» WHAT YOU SHOULD DO
Report every line in the data below that contains the word "this". Case counts.

» ENTRIES PROVIDED
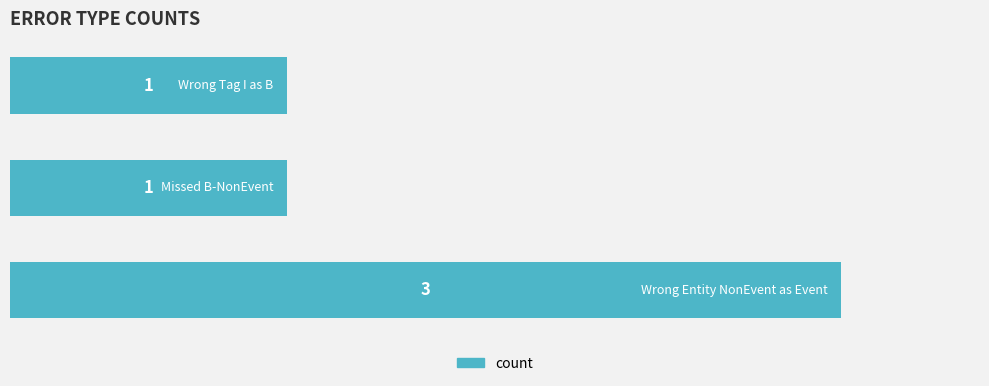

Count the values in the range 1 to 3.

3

---

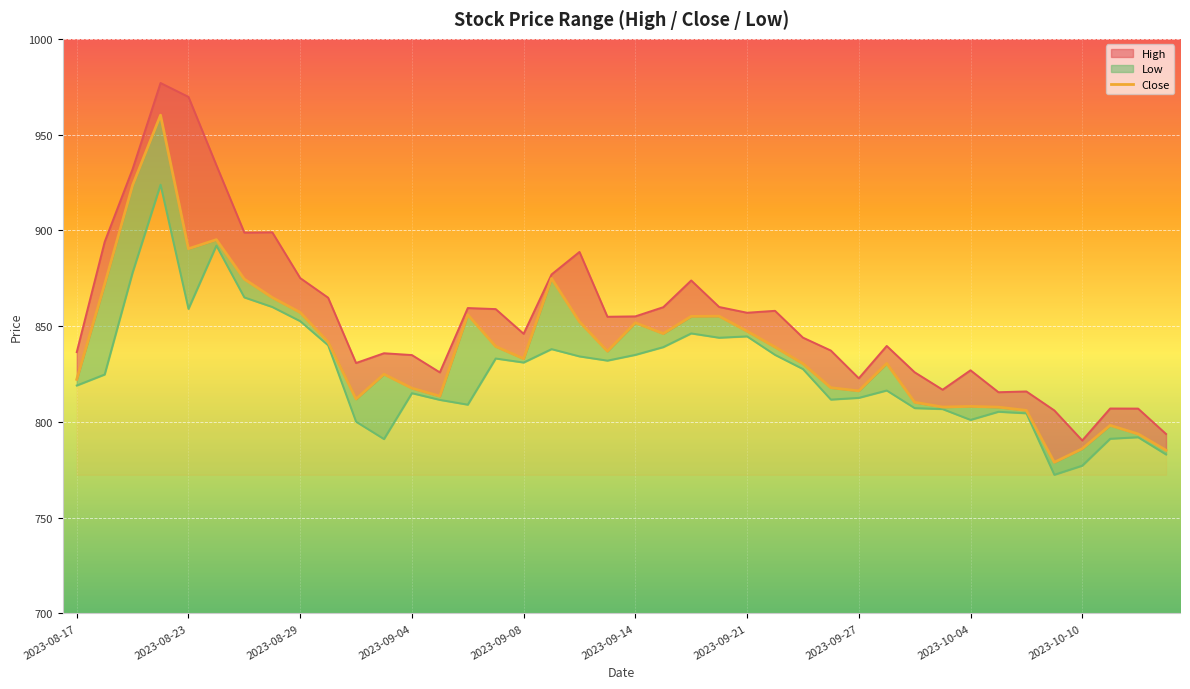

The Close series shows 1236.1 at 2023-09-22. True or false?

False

--

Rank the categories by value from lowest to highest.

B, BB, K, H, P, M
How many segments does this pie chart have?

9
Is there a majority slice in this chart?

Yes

» OUTPUT BELOW
How many segments does this pie chart have?
Is there a majority slice in this chart?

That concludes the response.